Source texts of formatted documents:
===============
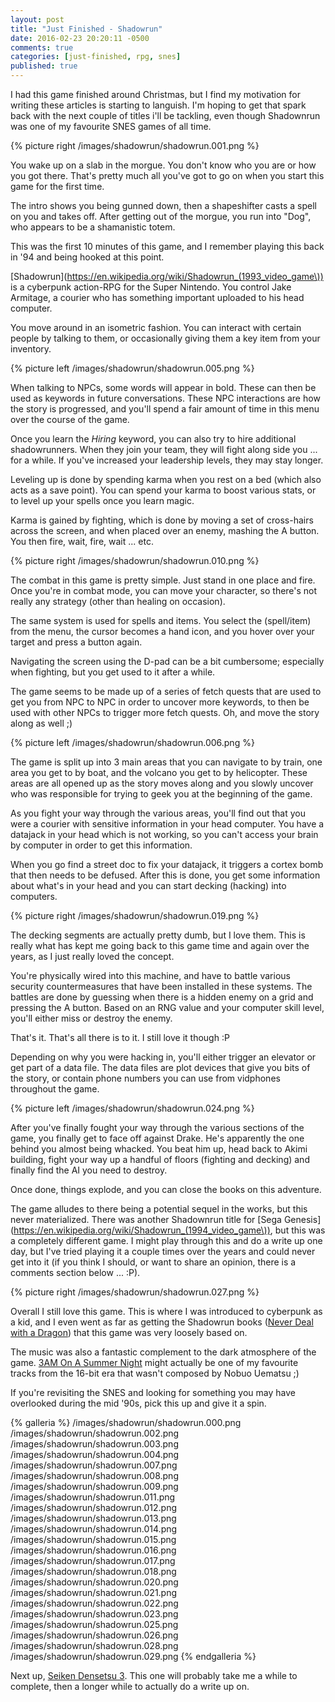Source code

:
 ```yaml
---
layout: post
title: "Just Finished - Shadowrun"
date: 2016-02-23 20:20:11 -0500
comments: true
categories: [just-finished, rpg, snes]
published: true
---
```


I had this game finished around Christmas, but I find my motivation for writing these articles is starting to languish. I'm hoping to get that spark back with the next couple of titles i'll be tackling, even though Shadownrun was one of my favourite SNES games of all time.

{% picture right /images/shadowrun/shadowrun.001.png %}

You wake up on a slab in the morgue. You don't know who you are or how you got there. That's pretty much all you've got to go on when you start this game for the first time.

The intro shows you being gunned down, then a shapeshifter casts a spell on you and takes off. After getting out of the morgue, you run into "Dog", who appears to be a shamanistic totem.

This was the first 10 minutes of this game, and I remember playing this back in '94 and being hooked at this point.

[Shadowrun](https://en.wikipedia.org/wiki/Shadowrun_(1993_video_game\)) is a cyberpunk action-RPG for the Super Nintendo. You control Jake Armitage, a courier who has something important uploaded to his head computer.

<!-- more -->

You move around in an isometric fashion. You can interact with certain people by talking to them, or occasionally giving them a key item from your inventory.

{% picture left /images/shadowrun/shadowrun.005.png %}

When talking to NPCs, some words will appear in bold. These can then be used as keywords in future conversations. These NPC interactions are how the story is progressed, and you'll spend a fair amount of time in this menu over the course of the game.

Once you learn the *Hiring* keyword, you can also try to hire additional shadowrunners. When they join your team, they will fight along side you ... for a while. If you've increased your leadership levels, they may stay longer.

Leveling up is done by spending karma when you rest on a bed (which also acts as a save point). You can spend your karma to boost various stats, or to level up your spells once you learn magic.

Karma is gained by fighting, which is done by moving a set of cross-hairs across the screen, and when placed over an enemy, mashing the A button. You then fire, wait, fire, wait ... etc.

{% picture right /images/shadowrun/shadowrun.010.png %}

The combat in this game is pretty simple. Just stand in one place and fire. Once you're in combat mode, you can move your character, so there's not really any strategy (other than healing on occasion).

The same system is used for spells and items. You select the (spell/item) from the menu, the cursor becomes a hand icon, and you hover over your target and press a button again.

Navigating the screen using the D-pad can be a bit cumbersome; especially when fighting, but you get used to it after a while.

The game seems to be made up of a series of fetch quests that are used to get you from NPC to NPC in order to uncover more keywords, to then be used with other NPCs to trigger more fetch quests. Oh, and move the story along as well ;)

{% picture left /images/shadowrun/shadowrun.006.png %}

The game is split up into 3 main areas that you can navigate to by train, one area you get to by boat, and the volcano you get to by helicopter. These areas are all opened up as the story moves along and you slowly uncover who was responsible for trying to geek you at the beginning of the game.

As you fight your way through the various areas, you'll find out that you were a courier with sensitive information in your head computer. You have a datajack in your head which is not working, so you can't access your brain by computer in order to get this information.

When you go find a street doc to fix your datajack, it triggers a cortex bomb that then needs to be defused. After this is done, you get some information about what's in your head and you can start decking (hacking) into computers.

{% picture right /images/shadowrun/shadowrun.019.png %}

The decking segments are actually pretty dumb, but I love them. This is really what has kept me going back to this game time and again over the years, as I just really loved the concept.

You're physically wired into this machine, and have to battle various security countermeasures that have been installed in these systems. The battles are done by guessing when there is a hidden enemy on a grid and pressing the A button. Based on an RNG value and your computer skill level, you'll either miss or destroy the enemy.

That's it. That's all there is to it. I still love it though :P

Depending on why you were hacking in, you'll either trigger an elevator or get part of a data file. The data files are plot devices that give you bits of the story, or contain phone numbers you can use from vidphones throughout the game.

{% picture left /images/shadowrun/shadowrun.024.png %}

After you've finally fought your way through the various sections of the game, you finally get to face off against Drake. He's apparently the one behind you almost being whacked. You beat him up, head back to Akimi building, fight your way up a handful of floors (fighting and decking) and finally find the AI you need to destroy.

Once done, things explode, and you can close the books on this adventure.

The game alludes to there being a potential sequel in the works, but this never materialized. There was another Shadownrun title for [Sega Genesis](https://en.wikipedia.org/wiki/Shadowrun_(1994_video_game\)), but this was a completely different game. I might play through this and do a write up one day, but I've tried playing it a couple times over the years and could never get into it (if you think I should, or want to share an opinion, there is a comments section below ... :P).

{% picture right /images/shadowrun/shadowrun.027.png %}

Overall I still love this game. This is where I was introduced to cyberpunk as a kid, and I even went as far as getting the Shadowrun books ([Never Deal with a Dragon](http://www.amazon.com/Never-Deal-Dragon-Shadownrun-Vol/dp/0451450787)) that this game was very loosely based on.

The music was also a fantastic complement to the dark atmosphere of the game. [3AM On A Summer Night](https://www.youtube.com/watch?v=ome6XI_KuIw&list=PL2D5FC9FCF1AEF68C&index=2) might actually be one of my favourite tracks from the 16-bit era that wasn't composed by Nobuo Uematsu ;)

If you're revisiting the SNES and looking for something you may have overlooked during the mid '90s, pick this up and give it a spin.

{% galleria %}
/images/shadowrun/shadowrun.000.png
/images/shadowrun/shadowrun.002.png
/images/shadowrun/shadowrun.003.png
/images/shadowrun/shadowrun.004.png
/images/shadowrun/shadowrun.007.png
/images/shadowrun/shadowrun.008.png
/images/shadowrun/shadowrun.009.png
/images/shadowrun/shadowrun.011.png
/images/shadowrun/shadowrun.012.png
/images/shadowrun/shadowrun.013.png
/images/shadowrun/shadowrun.014.png
/images/shadowrun/shadowrun.015.png
/images/shadowrun/shadowrun.016.png
/images/shadowrun/shadowrun.017.png
/images/shadowrun/shadowrun.018.png
/images/shadowrun/shadowrun.020.png
/images/shadowrun/shadowrun.021.png
/images/shadowrun/shadowrun.022.png
/images/shadowrun/shadowrun.023.png
/images/shadowrun/shadowrun.025.png
/images/shadowrun/shadowrun.026.png
/images/shadowrun/shadowrun.028.png
/images/shadowrun/shadowrun.029.png
{% endgalleria %}

Next up, [Seiken Densetsu 3](https://en.wikipedia.org/wiki/Seiken_Densetsu_3). This one will probably take me a while to complete, then a longer while to actually do a write up on.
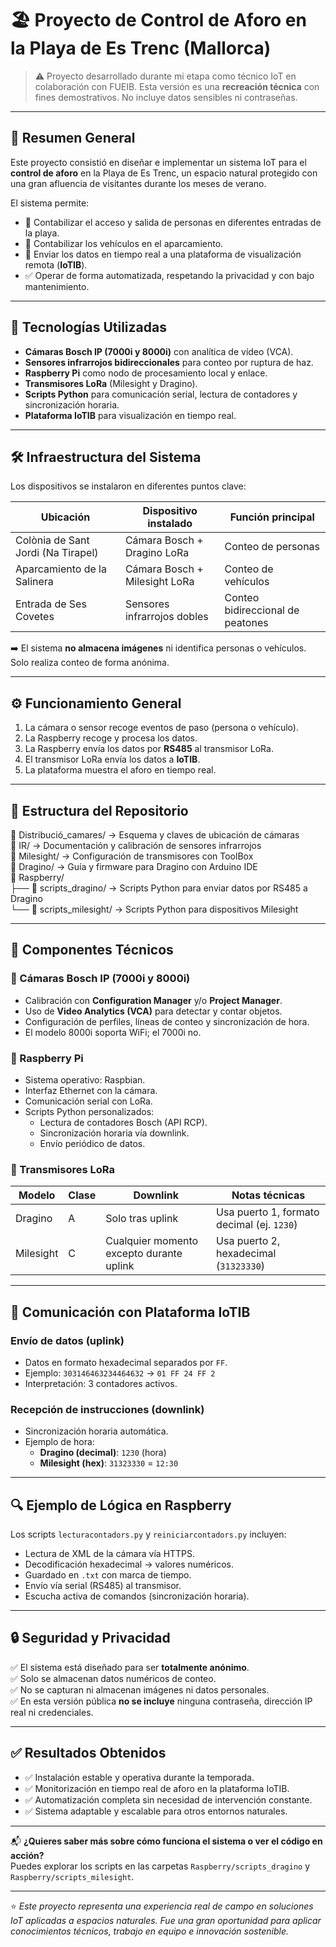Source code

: # 🏖️ Proyecto de Control de Aforo en la Playa de Es Trenc (Mallorca)

> ⚠️ Proyecto desarrollado durante mi etapa como técnico IoT en colaboración con FUEIB. Esta versión es una **recreación técnica** con fines demostrativos. No incluye datos sensibles ni contraseñas.

---

## 📌 Resumen General

Este proyecto consistió en diseñar e implementar un sistema IoT para el **control de aforo** en la Playa de Es Trenc, un espacio natural protegido con una gran afluencia de visitantes durante los meses de verano.

El sistema permite:

- 👣 Contabilizar el acceso y salida de personas en diferentes entradas de la playa.
- 🚗 Contabilizar los vehículos en el aparcamiento.
- 📡 Enviar los datos en tiempo real a una plataforma de visualización remota (**IoTIB**).
- ✅ Operar de forma automatizada, respetando la privacidad y con bajo mantenimiento.

---

## 🧠 Tecnologías Utilizadas

- **Cámaras Bosch IP (7000i y 8000i)** con analítica de vídeo (VCA).
- **Sensores infrarrojos bidireccionales** para conteo por ruptura de haz.
- **Raspberry Pi** como nodo de procesamiento local y enlace.
- **Transmisores LoRa** (Milesight y Dragino).
- **Scripts Python** para comunicación serial, lectura de contadores y sincronización horaria.
- **Plataforma IoTIB** para visualización en tiempo real.

---

## 🛠️ Infraestructura del Sistema

Los dispositivos se instalaron en diferentes puntos clave:

| Ubicación                        | Dispositivo instalado             | Función principal                     |
|----------------------------------|-----------------------------------|----------------------------------------|
| Colònia de Sant Jordi (Na Tirapel) | Cámara Bosch + Dragino LoRa       | Conteo de personas                    |
| Aparcamiento de la Salinera       | Cámara Bosch + Milesight LoRa     | Conteo de vehículos                   |
| Entrada de Ses Covetes           | Sensores infrarrojos dobles       | Conteo bidireccional de peatones      |

➡️ El sistema **no almacena imágenes** ni identifica personas o vehículos. Solo realiza conteo de forma anónima.

---

## ⚙️ Funcionamiento General

1. La cámara o sensor recoge eventos de paso (persona o vehículo).
2. La Raspberry recoge y procesa los datos.
3. La Raspberry envía los datos por **RS485** al transmisor LoRa.
4. El transmisor LoRa envía los datos a **IoTIB**.
5. La plataforma muestra el aforo en tiempo real.

---

## 🧩 Estructura del Repositorio

📁 Distribució_camares/       → Esquema y claves de ubicación de cámaras  
📁 IR/                        → Documentación y calibración de sensores infrarrojos  
📁 Milesight/                 → Configuración de transmisores con ToolBox  
📁 Dragino/                   → Guía y firmware para Dragino con Arduino IDE  
📁 Raspberry/  
├── 📁 scripts_dragino/       → Scripts Python para enviar datos por RS485 a Dragino  
└── 📁 scripts_milesight/     → Scripts Python para dispositivos Milesight

---

## 🔧 Componentes Técnicos

### 🎥 Cámaras Bosch IP (7000i y 8000i)

- Calibración con **Configuration Manager** y/o **Project Manager**.
- Uso de **Video Analytics (VCA)** para detectar y contar objetos.
- Configuración de perfiles, líneas de conteo y sincronización de hora.
- El modelo 8000i soporta WiFi; el 7000i no.

### 🍓 Raspberry Pi

- Sistema operativo: Raspbian.
- Interfaz Ethernet con la cámara.
- Comunicación serial con LoRa.
- Scripts Python personalizados:
  - Lectura de contadores Bosch (API RCP).
  - Sincronización horaria vía downlink.
  - Envío periódico de datos.

### 📶 Transmisores LoRa

| Modelo     | Clase | Downlink | Notas técnicas                                   |
|------------|-------|----------|--------------------------------------------------|
| Dragino    | A     | Solo tras uplink | Usa puerto 1, formato decimal (ej. `1230`)    |
| Milesight  | C     | Cualquier momento excepto durante uplink | Usa puerto 2, hexadecimal (`31323330`) |

---

## 📡 Comunicación con Plataforma IoTIB

### Envío de datos (uplink)

- Datos en formato hexadecimal separados por `FF`.
- Ejemplo: `303146463234464632` → `01 FF 24 FF 2`
- Interpretación: 3 contadores activos.

### Recepción de instrucciones (downlink)

- Sincronización horaria automática.
- Ejemplo de hora:
  - **Dragino (decimal)**: `1230` (hora)
  - **Milesight (hex)**: `31323330` = `12:30`

---

## 🔍 Ejemplo de Lógica en Raspberry

Los scripts `lecturacontadors.py` y `reiniciarcontadors.py` incluyen:

- Lectura de XML de la cámara vía HTTPS.
- Decodificación hexadecimal → valores numéricos.
- Guardado en `.txt` con marca de tiempo.
- Envío vía serial (RS485) al transmisor.
- Escucha activa de comandos (sincronización horaria).

---

## 🔒 Seguridad y Privacidad

✅ El sistema está diseñado para ser **totalmente anónimo**.  
✅ Solo se almacenan datos numéricos de conteo.  
✅ No se capturan ni almacenan imágenes ni datos personales.  
✅ En esta versión pública **no se incluye** ninguna contraseña, dirección IP real ni credenciales.

---

## ✅ Resultados Obtenidos

- ✅ Instalación estable y operativa durante la temporada.
- ✅ Monitorización en tiempo real de aforo en la plataforma IoTIB.
- ✅ Automatización completa sin necesidad de intervención constante.
- ✅ Sistema adaptable y escalable para otros entornos naturales.

---

📬 **¿Quieres saber más sobre cómo funciona el sistema o ver el código en acción?**  
Puedes explorar los scripts en las carpetas `Raspberry/scripts_dragino` y `Raspberry/scripts_milesight`.

---

⭐ *Este proyecto representa una experiencia real de campo en soluciones IoT aplicadas a espacios naturales. Fue una gran oportunidad para aplicar conocimientos técnicos, trabajo en equipo e innovación sostenible.*


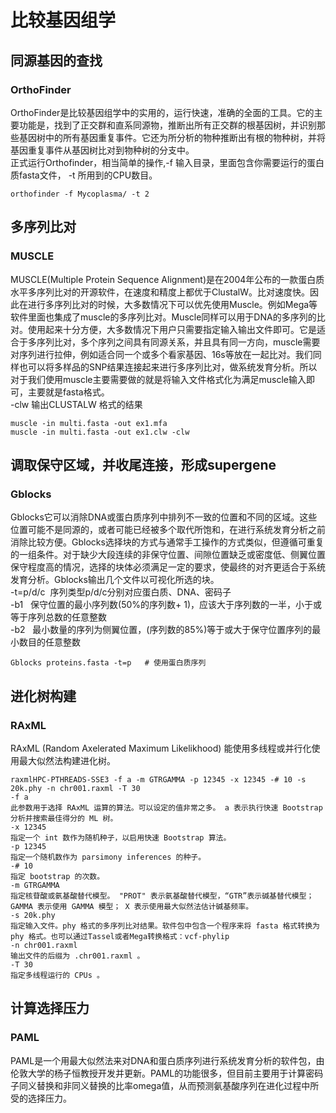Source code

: # 比较基因组学
## 同源基因的查找
### OrthoFinder
OrthoFinder是比较基因组学中的实用的，运行快速，准确的全面的工具。它的主要功能是，找到了正交群和直系同源物，推断出所有正交群的根基因树，并识别那些基因树中的所有基因重复事件。它还为所分析的物种推断出有根的物种树，并将基因重复事件从基因树比对到物种树的分支中。<br>
正式运行Orthofinder，相当简单的操作,-f 输入目录，里面包含你需要运行的蛋白质fasta文件， -t 所用到的CPU数目。
```
orthofinder -f Mycoplasma/ -t 2
```
## 多序列比对
### MUSCLE
MUSCLE(Multiple Protein Sequence Alignment)是在2004年公布的一款蛋白质水平多序列比对的开源软件，在速度和精度上都优于ClustalW。比对速度快。因此在进行多序列比对的时候，大多数情况下可以优先使用Muscle。例如Mega等软件里面也集成了muscle的多序列比对。Muscle同样可以用于DNA的多序列的比对。使用起来十分方便，大多数情况下用户只需要指定输入输出文件即可。它是适合于多序列比对，多个序列之间具有同源关系，并且具有同一方向，muscle需要对序列进行拉伸，例如适合同一个或多个看家基因、16s等放在一起比对。我们同样也可以将多样品的SNP结果连接起来进行多序列比对，做系统发育分析。所以对于我们使用muscle主要需要做的就是将输入文件格式化为满足muscle输入即可，主要就是fasta格式。<br>
-clw 输出CLUSTALW 格式的结果
```
muscle -in multi.fasta -out ex1.mfa
muscle -in multi.fasta -out ex1.clw -clw
```
## 调取保守区域，并收尾连接，形成supergene
### Gblocks
Gblocks它可以消除DNA或蛋白质序列中排列不一致的位置和不同的区域。这些位置可能不是同源的，或者可能已经被多个取代所饱和，在进行系统发育分析之前消除比较方便。Gblocks选择块的方式与通常手工操作的方式类似，但遵循可重复的一组条件。对于缺少大段连续的非保守位置、间隙位置缺乏或密度低、侧翼位置保守程度高的情况，选择的块体必须满足一定的要求，使最终的对齐更适合于系统发育分析。Gblocks输出几个文件以可视化所选的块。<br>
-t=p/d/c  序列类型p/d/c分别对应蛋白质、DNA、密码子 <br>
-b1   保守位置的最小序列数(50%的序列数+ 1)，应该大于序列数的一半，小于或等于序列总数的任意整数 <br>
-b2   最小数量的序列为侧翼位置，(序列数的85%)等于或大于保守位置序列的最小数目的任意整数 <br>
```
Gblocks proteins.fasta -t=p   # 使用蛋白质序列
```
## 进化树构建
### RAxML
RAxML (Random Axelerated Maximum Likelikhood) 能使用多线程或并行化使用最大似然法构建进化树。<br>

```
raxmlHPC-PTHREADS-SSE3 -f a -m GTRGAMMA -p 12345 -x 12345 -# 10 -s 20k.phy -n chr001.raxml -T 30
-f a
此参数用于选择 RAxML 运算的算法。可以设定的值非常之多。 a 表示执行快速 Bootstrap 分析并搜索最佳得分的 ML 树。
-x 12345
指定一个 int 数作为随机种子，以启用快速 Bootstrap 算法。
-p 12345
指定一个随机数作为 parsimony inferences 的种子。
-# 10
指定 bootstrap 的次数。
-m GTRGAMMA
指定核苷酸或氨基酸替代模型。 "PROT" 表示氨基酸替代模型，“GTR”表示碱基替代模型； GAMMA 表示使用 GAMMA 模型； X 表示使用最大似然法估计碱基频率。
-s 20k.phy
指定输入文件。phy 格式的多序列比对结果。软件包中包含一个程序来将 fasta 格式转换为 phy 格式。也可以通过Tassel或者Mega转换格式：vcf-phylip
-n chr001.raxml
输出文件的后缀为 .chr001.raxml 。
-T 30
指定多线程运行的 CPUs 。
```
## 计算选择压力
### PAML
PAML是一个用最大似然法来对DNA和蛋白质序列进行系统发育分析的软件包，由伦敦大学的杨子恒教授开发并更新。PAML的功能很多，但目前主要用于计算密码子同义替换和非同义替换的比率omega值，从而预测氨基酸序列在进化过程中所受的选择压力。<br>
===============
Try it
Count the lines of these entries that hold the string "puerto", and give only that number.

Written response
2